:: What is required ::
Copy out, word for word, the section of the deployment and release text below that begins at the words "A mistake that" and stops after "with your software!".

:: Text segment ::
────────────────────────────────────────

Again, remember that this is a journey: your team is not going to move overnight from one deployment a week to multiple automatic production deployments a day. Encourage the team to deploy more frequently at first, understanding that it's totally fine to push only small changes to production. Once the team is pushing most or all builds into production anyway, the manual gate is redundant and can be removed.

But, in order for this to work, you will also need some additional technical tools, which can be introduced over time.

# Separate your users from your code

The keen reader will notice that I have only written software deployment and have not yet mentioned software release. These are not the same thing, they are two separate parts of software delivery:

Deployment is the process of moving code into live environments (e.g. production)
Release is making the features that the code implements available to users

Think of it like the launch of the next generation of smartphone: the shops will have boxes of the new phone model freighted (deployed) to back rooms, but as a customer you don't even know about that until it is released.

A mistake that a lot of teams make is coupling deployment and release. Can you imagine if there was no back room, and the new phone had to go straight from the truck onto the shelves? Chaos! Don't do this with your software!

────────────────────────────────────────

(Saved data entries)
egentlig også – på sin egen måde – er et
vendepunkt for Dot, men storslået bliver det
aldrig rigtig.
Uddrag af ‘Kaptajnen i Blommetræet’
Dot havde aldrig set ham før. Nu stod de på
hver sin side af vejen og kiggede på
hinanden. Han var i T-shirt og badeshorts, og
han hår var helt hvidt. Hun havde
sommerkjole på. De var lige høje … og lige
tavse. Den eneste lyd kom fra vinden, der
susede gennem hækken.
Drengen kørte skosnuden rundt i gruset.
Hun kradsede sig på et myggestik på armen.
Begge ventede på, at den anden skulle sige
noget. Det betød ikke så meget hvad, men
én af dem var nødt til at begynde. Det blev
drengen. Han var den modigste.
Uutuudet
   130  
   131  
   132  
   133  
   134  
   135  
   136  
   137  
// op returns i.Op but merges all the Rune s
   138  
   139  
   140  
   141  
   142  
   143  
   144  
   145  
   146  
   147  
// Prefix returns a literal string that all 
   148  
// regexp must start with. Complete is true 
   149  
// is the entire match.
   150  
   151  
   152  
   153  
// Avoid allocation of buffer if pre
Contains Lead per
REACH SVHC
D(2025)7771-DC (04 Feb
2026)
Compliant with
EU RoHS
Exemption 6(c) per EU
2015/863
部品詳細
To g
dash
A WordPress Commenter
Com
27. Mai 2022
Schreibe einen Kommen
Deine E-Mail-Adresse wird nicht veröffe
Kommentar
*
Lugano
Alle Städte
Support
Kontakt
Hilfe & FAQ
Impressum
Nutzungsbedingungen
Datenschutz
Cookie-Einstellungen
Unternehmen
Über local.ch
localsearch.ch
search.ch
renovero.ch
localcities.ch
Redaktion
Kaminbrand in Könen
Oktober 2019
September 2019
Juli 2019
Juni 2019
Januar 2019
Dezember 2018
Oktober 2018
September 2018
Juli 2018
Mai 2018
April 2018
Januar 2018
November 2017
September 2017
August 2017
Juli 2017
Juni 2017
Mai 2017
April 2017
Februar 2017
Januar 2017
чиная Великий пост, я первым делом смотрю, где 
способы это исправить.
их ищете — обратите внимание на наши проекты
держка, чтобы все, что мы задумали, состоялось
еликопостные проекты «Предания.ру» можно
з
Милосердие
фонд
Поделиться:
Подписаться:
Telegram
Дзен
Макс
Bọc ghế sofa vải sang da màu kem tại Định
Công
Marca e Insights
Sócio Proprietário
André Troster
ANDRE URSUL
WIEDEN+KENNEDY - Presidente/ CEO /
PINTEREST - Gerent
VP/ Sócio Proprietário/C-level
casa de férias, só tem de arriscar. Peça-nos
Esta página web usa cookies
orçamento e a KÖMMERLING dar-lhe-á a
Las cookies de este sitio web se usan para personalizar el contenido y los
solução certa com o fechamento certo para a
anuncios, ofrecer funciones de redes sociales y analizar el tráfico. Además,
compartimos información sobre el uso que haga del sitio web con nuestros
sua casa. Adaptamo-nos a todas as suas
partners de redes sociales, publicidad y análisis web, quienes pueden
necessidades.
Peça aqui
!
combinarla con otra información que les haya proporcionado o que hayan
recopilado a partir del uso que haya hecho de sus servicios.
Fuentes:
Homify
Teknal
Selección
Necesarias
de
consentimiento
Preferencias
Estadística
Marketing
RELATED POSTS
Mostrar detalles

────────────────────────────────────────

:: Result for this exercise ::
A mistake that a lot of teams make is coupling deployment and release. Can you imagine if there was no back room, and the new phone had to go straight from the truck onto the shelves? Chaos! Don't do this with your software!